WHAT YOU ARE ASKED TO DO: Format the records as a JSON list of strings, one string per line with blank lines omitted, beginning at the first line of the records and stopping after the line that contains "class: Arachnida". Include no lines beyond that point.

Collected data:
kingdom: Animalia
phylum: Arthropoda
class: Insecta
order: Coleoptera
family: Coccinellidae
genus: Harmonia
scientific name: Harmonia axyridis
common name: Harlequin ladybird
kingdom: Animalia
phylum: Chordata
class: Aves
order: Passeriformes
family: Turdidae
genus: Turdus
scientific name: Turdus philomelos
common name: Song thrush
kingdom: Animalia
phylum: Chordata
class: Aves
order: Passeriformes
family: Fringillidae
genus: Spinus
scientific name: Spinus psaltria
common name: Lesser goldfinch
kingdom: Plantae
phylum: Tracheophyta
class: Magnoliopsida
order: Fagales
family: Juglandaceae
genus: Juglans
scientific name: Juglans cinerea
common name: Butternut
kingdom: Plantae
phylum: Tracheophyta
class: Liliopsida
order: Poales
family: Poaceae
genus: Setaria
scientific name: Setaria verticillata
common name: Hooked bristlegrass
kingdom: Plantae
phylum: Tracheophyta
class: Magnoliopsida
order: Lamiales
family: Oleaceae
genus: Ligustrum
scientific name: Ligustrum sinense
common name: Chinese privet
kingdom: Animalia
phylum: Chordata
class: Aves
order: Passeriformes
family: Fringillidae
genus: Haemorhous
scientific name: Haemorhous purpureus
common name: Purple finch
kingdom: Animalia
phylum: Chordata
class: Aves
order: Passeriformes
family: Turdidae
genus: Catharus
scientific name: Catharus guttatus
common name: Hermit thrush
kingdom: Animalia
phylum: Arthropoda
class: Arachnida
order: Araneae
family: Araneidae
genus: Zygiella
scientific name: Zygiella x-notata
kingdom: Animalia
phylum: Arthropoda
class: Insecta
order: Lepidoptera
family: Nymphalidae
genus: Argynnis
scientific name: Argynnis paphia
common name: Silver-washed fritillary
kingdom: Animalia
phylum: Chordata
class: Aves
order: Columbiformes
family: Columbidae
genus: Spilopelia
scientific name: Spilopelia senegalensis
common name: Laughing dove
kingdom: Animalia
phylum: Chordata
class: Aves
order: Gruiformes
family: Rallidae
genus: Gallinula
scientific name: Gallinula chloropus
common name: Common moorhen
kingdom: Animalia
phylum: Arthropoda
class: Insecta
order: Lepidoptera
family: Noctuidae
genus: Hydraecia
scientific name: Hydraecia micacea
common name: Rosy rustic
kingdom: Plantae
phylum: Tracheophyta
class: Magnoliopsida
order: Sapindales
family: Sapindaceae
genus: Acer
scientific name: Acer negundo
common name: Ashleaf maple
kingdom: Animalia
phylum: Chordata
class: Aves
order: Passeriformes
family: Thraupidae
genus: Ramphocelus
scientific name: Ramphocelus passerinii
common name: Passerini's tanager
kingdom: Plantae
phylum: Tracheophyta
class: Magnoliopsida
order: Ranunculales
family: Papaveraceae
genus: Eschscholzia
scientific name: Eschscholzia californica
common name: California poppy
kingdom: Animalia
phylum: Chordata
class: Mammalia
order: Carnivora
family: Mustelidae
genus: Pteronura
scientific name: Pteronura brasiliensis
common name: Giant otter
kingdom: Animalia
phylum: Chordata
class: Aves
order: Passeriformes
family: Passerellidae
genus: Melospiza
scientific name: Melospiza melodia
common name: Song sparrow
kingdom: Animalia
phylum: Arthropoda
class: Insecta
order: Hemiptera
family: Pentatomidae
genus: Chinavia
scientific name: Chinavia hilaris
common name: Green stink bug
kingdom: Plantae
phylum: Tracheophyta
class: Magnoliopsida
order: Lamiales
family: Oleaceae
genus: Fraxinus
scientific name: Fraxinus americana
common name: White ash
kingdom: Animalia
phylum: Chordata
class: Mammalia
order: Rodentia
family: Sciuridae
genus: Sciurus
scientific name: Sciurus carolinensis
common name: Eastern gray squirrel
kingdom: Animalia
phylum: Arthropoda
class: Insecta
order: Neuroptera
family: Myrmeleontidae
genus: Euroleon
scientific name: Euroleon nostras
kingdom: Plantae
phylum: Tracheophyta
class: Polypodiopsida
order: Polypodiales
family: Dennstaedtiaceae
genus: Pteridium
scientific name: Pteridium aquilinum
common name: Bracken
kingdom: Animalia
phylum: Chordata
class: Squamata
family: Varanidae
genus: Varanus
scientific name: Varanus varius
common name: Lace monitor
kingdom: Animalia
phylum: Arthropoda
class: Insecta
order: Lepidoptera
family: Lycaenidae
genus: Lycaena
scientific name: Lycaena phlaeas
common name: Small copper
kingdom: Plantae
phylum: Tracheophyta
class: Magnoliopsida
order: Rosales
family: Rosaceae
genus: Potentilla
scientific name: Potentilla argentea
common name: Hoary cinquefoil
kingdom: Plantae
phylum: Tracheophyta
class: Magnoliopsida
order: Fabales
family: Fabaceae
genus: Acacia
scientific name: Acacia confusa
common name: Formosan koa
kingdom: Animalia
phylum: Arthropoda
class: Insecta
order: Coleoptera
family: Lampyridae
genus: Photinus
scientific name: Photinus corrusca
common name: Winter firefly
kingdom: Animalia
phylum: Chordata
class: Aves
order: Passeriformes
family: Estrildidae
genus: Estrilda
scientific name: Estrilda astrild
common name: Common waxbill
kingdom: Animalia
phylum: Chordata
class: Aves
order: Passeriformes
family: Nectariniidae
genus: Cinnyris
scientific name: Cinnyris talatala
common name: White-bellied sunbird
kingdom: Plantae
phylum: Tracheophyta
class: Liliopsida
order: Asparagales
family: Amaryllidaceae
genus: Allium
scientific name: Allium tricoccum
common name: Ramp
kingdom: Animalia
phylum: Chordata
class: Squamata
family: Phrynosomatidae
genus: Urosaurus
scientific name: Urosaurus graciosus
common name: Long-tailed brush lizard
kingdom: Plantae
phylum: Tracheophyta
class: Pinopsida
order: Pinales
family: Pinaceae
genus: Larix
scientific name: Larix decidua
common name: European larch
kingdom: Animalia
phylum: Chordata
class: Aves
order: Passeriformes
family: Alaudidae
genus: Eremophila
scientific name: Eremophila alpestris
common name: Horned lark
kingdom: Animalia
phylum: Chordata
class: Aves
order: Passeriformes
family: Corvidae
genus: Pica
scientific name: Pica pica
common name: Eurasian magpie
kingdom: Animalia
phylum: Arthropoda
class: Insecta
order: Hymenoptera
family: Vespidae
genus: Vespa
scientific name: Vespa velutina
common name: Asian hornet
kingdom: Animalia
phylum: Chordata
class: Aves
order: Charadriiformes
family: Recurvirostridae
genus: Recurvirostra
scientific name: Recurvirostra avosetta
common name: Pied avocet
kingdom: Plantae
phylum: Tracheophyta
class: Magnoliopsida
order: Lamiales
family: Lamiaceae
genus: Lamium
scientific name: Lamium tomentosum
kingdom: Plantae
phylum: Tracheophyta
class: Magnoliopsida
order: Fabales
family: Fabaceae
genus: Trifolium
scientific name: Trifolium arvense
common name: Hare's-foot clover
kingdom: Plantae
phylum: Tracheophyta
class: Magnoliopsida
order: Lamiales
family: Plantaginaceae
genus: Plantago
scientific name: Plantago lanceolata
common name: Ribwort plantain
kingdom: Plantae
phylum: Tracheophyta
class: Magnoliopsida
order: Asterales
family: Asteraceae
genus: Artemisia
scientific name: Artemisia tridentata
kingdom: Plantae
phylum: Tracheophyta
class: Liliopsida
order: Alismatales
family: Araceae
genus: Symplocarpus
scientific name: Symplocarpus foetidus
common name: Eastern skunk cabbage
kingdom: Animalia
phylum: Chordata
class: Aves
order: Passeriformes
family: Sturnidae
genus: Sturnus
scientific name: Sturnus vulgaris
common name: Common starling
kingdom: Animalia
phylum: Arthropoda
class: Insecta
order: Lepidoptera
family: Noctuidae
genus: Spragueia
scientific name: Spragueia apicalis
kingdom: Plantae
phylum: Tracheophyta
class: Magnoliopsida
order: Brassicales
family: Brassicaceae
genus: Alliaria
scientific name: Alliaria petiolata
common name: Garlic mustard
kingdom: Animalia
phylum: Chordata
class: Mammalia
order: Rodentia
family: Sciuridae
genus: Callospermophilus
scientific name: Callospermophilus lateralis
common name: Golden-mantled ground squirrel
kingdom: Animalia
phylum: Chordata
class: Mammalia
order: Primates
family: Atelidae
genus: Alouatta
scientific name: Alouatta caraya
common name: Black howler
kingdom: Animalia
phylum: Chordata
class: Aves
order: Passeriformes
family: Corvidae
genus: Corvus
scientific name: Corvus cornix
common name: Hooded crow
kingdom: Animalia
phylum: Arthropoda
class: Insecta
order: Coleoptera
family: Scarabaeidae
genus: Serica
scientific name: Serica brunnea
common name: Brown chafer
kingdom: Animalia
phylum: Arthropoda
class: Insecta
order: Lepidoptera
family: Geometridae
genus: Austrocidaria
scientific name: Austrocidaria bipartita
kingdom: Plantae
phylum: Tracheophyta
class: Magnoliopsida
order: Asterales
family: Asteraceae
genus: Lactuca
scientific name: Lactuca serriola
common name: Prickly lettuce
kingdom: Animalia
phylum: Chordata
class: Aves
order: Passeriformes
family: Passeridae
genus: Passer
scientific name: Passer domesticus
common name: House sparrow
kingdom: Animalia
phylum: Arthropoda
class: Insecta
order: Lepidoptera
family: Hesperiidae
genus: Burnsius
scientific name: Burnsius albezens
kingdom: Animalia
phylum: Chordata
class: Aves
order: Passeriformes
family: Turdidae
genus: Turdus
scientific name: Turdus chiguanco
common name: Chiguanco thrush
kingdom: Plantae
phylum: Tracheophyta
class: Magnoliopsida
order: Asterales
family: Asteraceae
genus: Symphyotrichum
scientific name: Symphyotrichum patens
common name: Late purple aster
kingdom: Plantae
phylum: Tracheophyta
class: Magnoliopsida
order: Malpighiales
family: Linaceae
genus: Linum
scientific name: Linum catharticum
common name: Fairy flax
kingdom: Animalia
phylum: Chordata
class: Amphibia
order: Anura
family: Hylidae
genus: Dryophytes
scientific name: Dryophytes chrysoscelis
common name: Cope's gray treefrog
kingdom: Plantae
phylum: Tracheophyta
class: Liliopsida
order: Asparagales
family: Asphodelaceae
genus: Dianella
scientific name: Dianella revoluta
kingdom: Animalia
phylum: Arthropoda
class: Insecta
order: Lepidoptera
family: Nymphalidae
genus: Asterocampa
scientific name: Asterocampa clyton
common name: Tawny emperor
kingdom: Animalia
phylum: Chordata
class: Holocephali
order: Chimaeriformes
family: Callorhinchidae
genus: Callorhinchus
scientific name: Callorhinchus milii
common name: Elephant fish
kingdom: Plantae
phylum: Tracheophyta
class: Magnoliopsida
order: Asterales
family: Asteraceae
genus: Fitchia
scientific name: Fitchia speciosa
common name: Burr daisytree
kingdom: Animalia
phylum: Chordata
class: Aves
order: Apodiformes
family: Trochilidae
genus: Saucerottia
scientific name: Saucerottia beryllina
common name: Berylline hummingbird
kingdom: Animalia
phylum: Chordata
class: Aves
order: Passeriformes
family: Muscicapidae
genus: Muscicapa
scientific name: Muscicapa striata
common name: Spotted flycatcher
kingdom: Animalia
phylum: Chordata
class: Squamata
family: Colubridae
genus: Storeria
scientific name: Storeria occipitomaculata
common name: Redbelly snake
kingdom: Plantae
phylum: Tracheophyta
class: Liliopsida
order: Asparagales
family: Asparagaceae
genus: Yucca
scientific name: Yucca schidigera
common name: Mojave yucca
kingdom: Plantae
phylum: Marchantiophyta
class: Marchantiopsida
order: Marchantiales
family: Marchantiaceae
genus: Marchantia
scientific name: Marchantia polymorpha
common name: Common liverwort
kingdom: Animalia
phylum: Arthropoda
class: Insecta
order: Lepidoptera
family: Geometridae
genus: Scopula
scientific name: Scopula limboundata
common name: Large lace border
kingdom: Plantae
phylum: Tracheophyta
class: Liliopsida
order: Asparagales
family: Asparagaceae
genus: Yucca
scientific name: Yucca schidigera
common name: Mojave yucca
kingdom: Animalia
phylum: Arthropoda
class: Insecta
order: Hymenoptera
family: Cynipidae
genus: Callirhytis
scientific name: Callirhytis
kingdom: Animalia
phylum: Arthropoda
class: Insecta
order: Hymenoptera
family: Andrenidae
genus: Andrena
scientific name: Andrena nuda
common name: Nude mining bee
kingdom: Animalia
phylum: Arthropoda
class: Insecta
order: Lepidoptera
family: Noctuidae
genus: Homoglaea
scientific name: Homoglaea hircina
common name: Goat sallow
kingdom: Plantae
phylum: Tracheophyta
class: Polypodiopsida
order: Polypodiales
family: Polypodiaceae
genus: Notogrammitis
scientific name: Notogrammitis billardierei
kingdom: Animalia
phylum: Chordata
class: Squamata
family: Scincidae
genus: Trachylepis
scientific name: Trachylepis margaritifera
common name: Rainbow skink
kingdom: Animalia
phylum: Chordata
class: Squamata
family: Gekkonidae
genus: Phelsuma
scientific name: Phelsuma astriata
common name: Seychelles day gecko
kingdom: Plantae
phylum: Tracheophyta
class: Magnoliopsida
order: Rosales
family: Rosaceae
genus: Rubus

WRITTEN ANSWER:
[
  "kingdom: Animalia",
  "phylum: Arthropoda",
  "class: Insecta",
  "order: Coleoptera",
  "family: Coccinellidae",
  "genus: Harmonia",
  "scientific name: Harmonia axyridis",
  "common name: Harlequin ladybird",
  "kingdom: Animalia",
  "phylum: Chordata",
  "class: Aves",
  "order: Passeriformes",
  "family: Turdidae",
  "genus: Turdus",
  "scientific name: Turdus philomelos",
  "common name: Song thrush",
  "kingdom: Animalia",
  "phylum: Chordata",
  "class: Aves",
  "order: Passeriformes",
  "family: Fringillidae",
  "genus: Spinus",
  "scientific name: Spinus psaltria",
  "common name: Lesser goldfinch",
  "kingdom: Plantae",
  "phylum: Tracheophyta",
  "class: Magnoliopsida",
  "order: Fagales",
  "family: Juglandaceae",
  "genus: Juglans",
  "scientific name: Juglans cinerea",
  "common name: Butternut",
  "kingdom: Plantae",
  "phylum: Tracheophyta",
  "class: Liliopsida",
  "order: Poales",
  "family: Poaceae",
  "genus: Setaria",
  "scientific name: Setaria verticillata",
  "common name: Hooked bristlegrass",
  "kingdom: Plantae",
  "phylum: Tracheophyta",
  "class: Magnoliopsida",
  "order: Lamiales",
  "family: Oleaceae",
  "genus: Ligustrum",
  "scientific name: Ligustrum sinense",
  "common name: Chinese privet",
  "kingdom: Animalia",
  "phylum: Chordata",
  "class: Aves",
  "order: Passeriformes",
  "family: Fringillidae",
  "genus: Haemorhous",
  "scientific name: Haemorhous purpureus",
  "common name: Purple finch",
  "kingdom: Animalia",
  "phylum: Chordata",
  "class: Aves",
  "order: Passeriformes",
  "family: Turdidae",
  "genus: Catharus",
  "scientific name: Catharus guttatus",
  "common name: Hermit thrush",
  "kingdom: Animalia",
  "phylum: Arthropoda",
  "class: Arachnida"
]